Unnamed: 0,prod_id,set_name,prod_long_desc,list_price,prod_desc,num_reviews,ages,country,star_rating,theme_name
610,75168,Yoda's Jedi Starfighter™,Add a classic ship to your LEGO® Star Wars col...,24.99,Journey to the stars aboard Yoda’s starship!,37.0,8-12,US,4.5,Star Wars™
581,75206,Jedi™ and Clone Troopers™ Battle Pack,Command your own LEGO® Star Wars Jedi & Clone ...,14.99,Take on the Separatists with the Jedi and Clon...,3.0,6-12,US,4.0,Star Wars™


In [13]:
from sklearn.metrics.pairwise import cosine_similarity

product1 = TF_IDF_matrix[(lego_df['prod_id'] == 41609).values,]
product2 = TF_IDF_matrix[(lego_df['prod_id'] == 41608).values,]
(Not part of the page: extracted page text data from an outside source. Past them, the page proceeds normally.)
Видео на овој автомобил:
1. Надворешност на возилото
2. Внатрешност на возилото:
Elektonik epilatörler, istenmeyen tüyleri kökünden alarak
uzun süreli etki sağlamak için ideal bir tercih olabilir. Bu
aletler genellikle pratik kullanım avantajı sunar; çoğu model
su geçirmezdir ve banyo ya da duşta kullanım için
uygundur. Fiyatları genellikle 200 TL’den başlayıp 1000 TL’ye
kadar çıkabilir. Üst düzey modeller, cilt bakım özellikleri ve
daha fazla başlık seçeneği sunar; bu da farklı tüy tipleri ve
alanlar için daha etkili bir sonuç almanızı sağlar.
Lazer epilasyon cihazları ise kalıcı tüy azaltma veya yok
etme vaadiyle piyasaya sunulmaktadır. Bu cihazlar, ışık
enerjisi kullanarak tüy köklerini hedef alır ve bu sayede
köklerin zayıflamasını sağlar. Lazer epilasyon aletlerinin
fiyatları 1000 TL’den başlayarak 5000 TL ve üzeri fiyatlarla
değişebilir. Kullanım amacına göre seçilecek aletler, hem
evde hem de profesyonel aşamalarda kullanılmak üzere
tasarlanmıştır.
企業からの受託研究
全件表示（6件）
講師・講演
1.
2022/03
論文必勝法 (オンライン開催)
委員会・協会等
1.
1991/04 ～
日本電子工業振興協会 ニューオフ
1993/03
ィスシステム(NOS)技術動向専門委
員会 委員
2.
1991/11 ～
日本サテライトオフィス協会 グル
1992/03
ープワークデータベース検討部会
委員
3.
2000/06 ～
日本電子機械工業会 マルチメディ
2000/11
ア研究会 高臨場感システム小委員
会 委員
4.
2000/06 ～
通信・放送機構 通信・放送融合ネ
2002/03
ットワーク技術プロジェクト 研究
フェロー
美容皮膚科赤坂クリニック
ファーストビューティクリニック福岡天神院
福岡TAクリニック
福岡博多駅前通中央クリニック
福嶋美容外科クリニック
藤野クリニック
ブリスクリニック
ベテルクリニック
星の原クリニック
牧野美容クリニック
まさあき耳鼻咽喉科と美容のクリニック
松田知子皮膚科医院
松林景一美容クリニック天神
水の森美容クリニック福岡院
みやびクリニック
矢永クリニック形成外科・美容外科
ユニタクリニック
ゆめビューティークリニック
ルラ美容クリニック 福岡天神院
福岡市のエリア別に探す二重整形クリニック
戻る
print("Similarity:", cosine_similarity(product1, product2)) # Notice the result is a 2D 1X1 array, so to grab
                                                          # the number we will need to index

Similarity: [[0.73018903]]


In [14]:
from sklearn.metrics.pairwise import cosine_similarity
similarities = cosine_similarity(TF_IDF_matrix, dense_output=False)

In [15]:
similarities.shape

(744, 744)

In [16]:
def content_recommender(set_name, products, similarities, vote_threshold=10) :

    # Get the movie by the id
    movie_index = products[products['set_name'] == set_name].index

    # Create a dataframe with the set_names
    sim_df = pd.DataFrame(
        {'set_name': products['set_name'],
         'prod_id': products['prod_id'],
         'similarity': np.array(similarities[movie_index, :].todense()).squeeze(),
         'num_reviews': products['num_reviews']
        })

    # Get the top 10 products with > 10 votes
    top_products = sim_df[sim_df['num_reviews'] > vote_threshold].sort_values(by='similarity', ascending=False).head(10)

    return top_products

In [17]:
similar_movies = content_recommender('Jedi Starfighter™ With Hyperdrive', lego_df, similarities, vote_threshold=10)
similar_movies.head(10)

Unnamed: 0,set_name,prod_id,similarity,num_reviews
629,Jedi Starfighter™ With Hyperdrive,75191,1.0,15.0
647,The Phantom,75170,0.25955,25.0
610,Yoda's Jedi Starfighter™,75168,0.25189,37.0
597,Y-Wing Starfighter™,75172,0.242695,51.0
593,Poe's X-Wing Fighter™,75102,0.227475,71.0
620,Tatooine™ Battle Pack,75198,0.213069,14.0
612,Duel on Naboo™,75169,0.197085,32.0
740,A-Wing Starfighter™,75175,0.18131,24.0
587,Resistance Bomber,75188,0.157,23.0
583,Death Star™,75159,0.156804,84.0


The simple algorithm displays more products than the current Gift Shop, and also allows one category, Star Wars, to be selected.